[[ Recorded information, beginning ]]

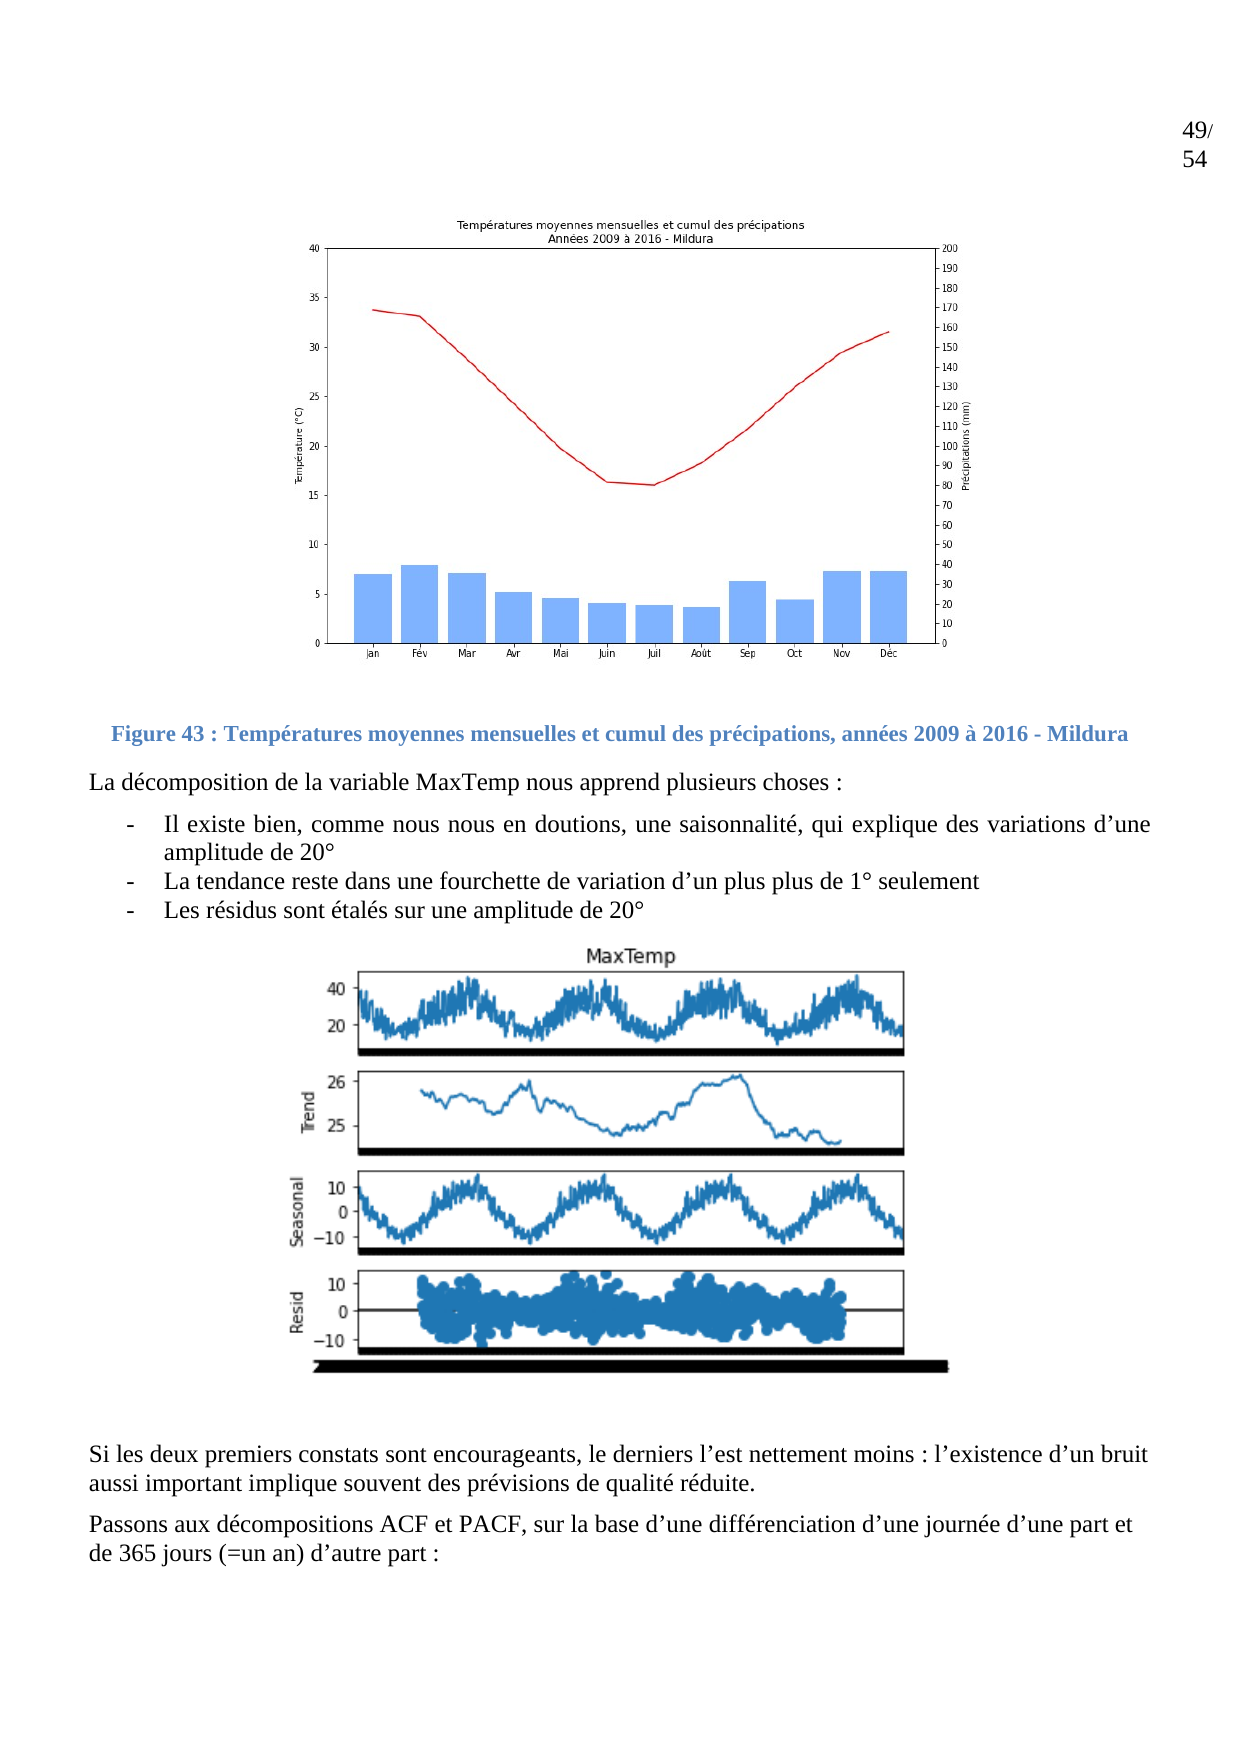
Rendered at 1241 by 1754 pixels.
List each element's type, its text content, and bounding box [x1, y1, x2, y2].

text Figure 43 : Températures moyennes mensuelles et cumul des précipations, années 2009 à 2016 - Mildura [89, 720, 1152, 747]
list Les résidus sont étalés sur une amplitude de 20° [126, 895, 1152, 924]
text Passons aux décompositions ACF et PACF, sur la base d’une différenciation d’une journée d’une part et de 365 jours (=un an) d’autre part : [89, 1509, 1152, 1567]
text Si les deux premiers constats sont encourageants, le derniers l’est nettement moins : l’existence d’un bruit aussi important implique souvent des prévisions de qualité réduite. [89, 1439, 1152, 1497]
picture [228, 185, 1013, 708]
list La tendance reste dans une fourchette de variation d’un plus plus de 1° seulement [126, 866, 1152, 895]
picture [279, 936, 961, 1386]
text La décomposition de la variable MaxTemp nous apprend plusieurs choses : [89, 767, 1152, 796]
list Il existe bien, comme nous nous en doutions, une saisonnalité, qui explique des variations d’une amplitude de 20° [126, 809, 1152, 866]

[[ Recorded information, end ]]

● **Your task**: Restate each line above exactly, keeping pictures out.

● **Response to this exercise**:
Rendered at 1241 by 1754 pixels.
List each element's type, its text content, and bounding box [x1, y1, x2, y2].

text Figure 43 : Températures moyennes mensuelles et cumul des précipations, années 2009 à 2016 - Mildura [89, 720, 1152, 747]
list Les résidus sont étalés sur une amplitude de 20° [126, 895, 1152, 924]
text Passons aux décompositions ACF et PACF, sur la base d’une différenciation d’une journée d’une part et de 365 jours (=un an) d’autre part : [89, 1509, 1152, 1567]
text Si les deux premiers constats sont encourageants, le derniers l’est nettement moins : l’existence d’un bruit aussi important implique souvent des prévisions de qualité réduite. [89, 1439, 1152, 1497]
picture [228, 185, 1013, 708]
list La tendance reste dans une fourchette de variation d’un plus plus de 1° seulement [126, 866, 1152, 895]
picture [279, 936, 961, 1386]
text La décomposition de la variable MaxTemp nous apprend plusieurs choses : [89, 767, 1152, 796]
list Il existe bien, comme nous nous en doutions, une saisonnalité, qui explique des variations d’une amplitude de 20° [126, 809, 1152, 866]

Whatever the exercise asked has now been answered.